Every year my gang and I head off to an annual summer picnic complete with BBQ and games. All the family favorites are there: three-legged race, egg toss, mother-daughter/father-son relay. There’s even a swim meet. It’s a great day out and everybody has a blast. But as I watched my three sons battle out to be paired with their dad for the father-son final, it occurred to me that while there are many parental pairings, the one you rarely see outside of Pride Week is mother-son. I’ve often wondered why not.

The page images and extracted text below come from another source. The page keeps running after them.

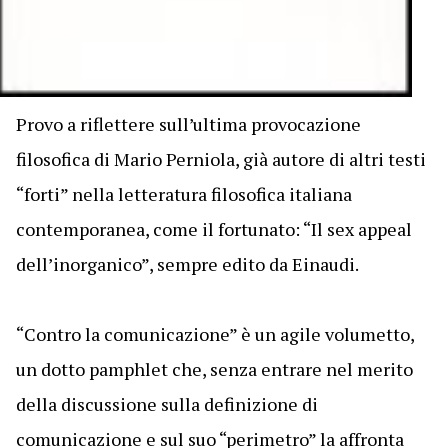
Provo a riflettere sull’ultima provocazione
filosofica di Mario Perniola, già autore di altri testi
“forti” nella letteratura filosofica italiana
contemporanea, come il fortunato: “Il sex appeal
dell’inorganico”, sempre edito da Einaudi.
“Contro la comunicazione” è un agile volumetto,
un dotto pamphlet che, senza entrare nel merito
della discussione sulla definizione di
comunicazione e sul suo “perimetro” la affronta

Mostly, I understand the gender divide. My mom and I have an annual trip to Miami where we lounge in the sun, eat, shop and talk. My man has an annual golf trip with his buddies where they golf in the sun, eat, drink and don’t talk. He can’t wait for our boys to get older so he can take them on a boys’ weekend camping trip. I can’t wait for them to get older so when they do go camping, I can hang with my girlfriends. I get it.

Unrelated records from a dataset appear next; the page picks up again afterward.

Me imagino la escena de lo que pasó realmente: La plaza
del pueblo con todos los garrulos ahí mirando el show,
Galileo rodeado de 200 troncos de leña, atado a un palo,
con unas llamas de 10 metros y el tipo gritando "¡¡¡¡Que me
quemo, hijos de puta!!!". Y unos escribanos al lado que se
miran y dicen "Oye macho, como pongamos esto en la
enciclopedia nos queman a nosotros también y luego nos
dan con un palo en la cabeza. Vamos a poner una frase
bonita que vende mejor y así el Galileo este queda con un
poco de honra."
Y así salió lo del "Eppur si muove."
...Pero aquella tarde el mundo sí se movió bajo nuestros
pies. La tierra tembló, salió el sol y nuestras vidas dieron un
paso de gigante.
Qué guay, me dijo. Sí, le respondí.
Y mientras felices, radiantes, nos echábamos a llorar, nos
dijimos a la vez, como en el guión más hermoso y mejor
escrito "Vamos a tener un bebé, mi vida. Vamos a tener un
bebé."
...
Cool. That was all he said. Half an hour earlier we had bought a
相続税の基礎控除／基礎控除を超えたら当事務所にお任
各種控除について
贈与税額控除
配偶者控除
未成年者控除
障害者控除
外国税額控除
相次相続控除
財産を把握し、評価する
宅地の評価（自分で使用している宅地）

But what I don’t get is that while father-daughter bonding is accepted, and even promoted, the mother-son combo is seen in a whole different and much darker light. Did Oedipus ruin it for the rest of us?

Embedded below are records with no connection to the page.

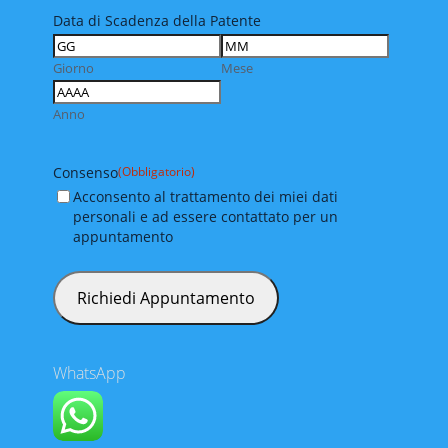
Data di Scadenza della Patente
Giorno
Mese
Anno
Consenso
(Obbligatorio)
Acconsento al trattamento dei miei dati
personali e ad essere contattato per un
appuntamento
WhatsApp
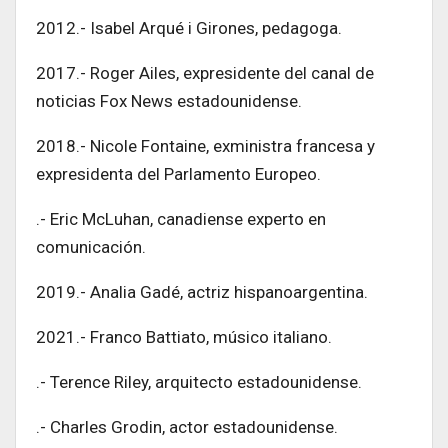
2012.- Isabel Arqué i Girones, pedagoga.
2017.- Roger Ailes, expresidente del canal de
noticias Fox News estadounidense.
2018.- Nicole Fontaine, exministra francesa y
expresidenta del Parlamento Europeo.
.- Eric McLuhan, canadiense experto en
comunicación.
2019.- Analia Gadé, actriz hispanoargentina.
2021.- Franco Battiato, músico italiano.
.- Terence Riley, arquitecto estadounidense.
.- Charles Grodin, actor estadounidense.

Go to a wedding and more often than not, the father gives away the bride. Then hit the reception and look out for the father-daughter dance. Where’s the mom? There’s an old saying, ”A son is a son ’til he takes him a wife, a daughter’s a daughter for life.” But I don’t buy it. What about the years before said son moves out? Should I just ignore him? Or feed him, hand him over to his dad and be a spectator?
”Daddy’s Girls” are sweet and special. ”Mommy’s Girls” are cool and strong. But ”Mama’s Boys?” They’re considered sucky. But I say find a man that’s good to his mother and you’ll find a guy who’ll be good to you.
Boys and girls need to bond with their dads, but they need to bond with their moms too. And not just as babies. I took my oldest son on a trip to New York when he was six years old. It was just the two of us, and we had a blast. People marveled that we were on a mother-son trip, thought it was something so special because it was.
I’m already planning the same trip with my second son, getting those mother-son moments in there now so they become the norm. I appreciate that while we try to be an equal-opportunity household, my sons may not grown up wanting to get pedicures with their mothers. Then again, a girl can dream. But by the time my guys figure out that hanging with their parents is dorky, it’ll be both mom and pop who are uncool. And when they come back from the brink of hormonal hell, we’ll both be there. Oedipus be damned.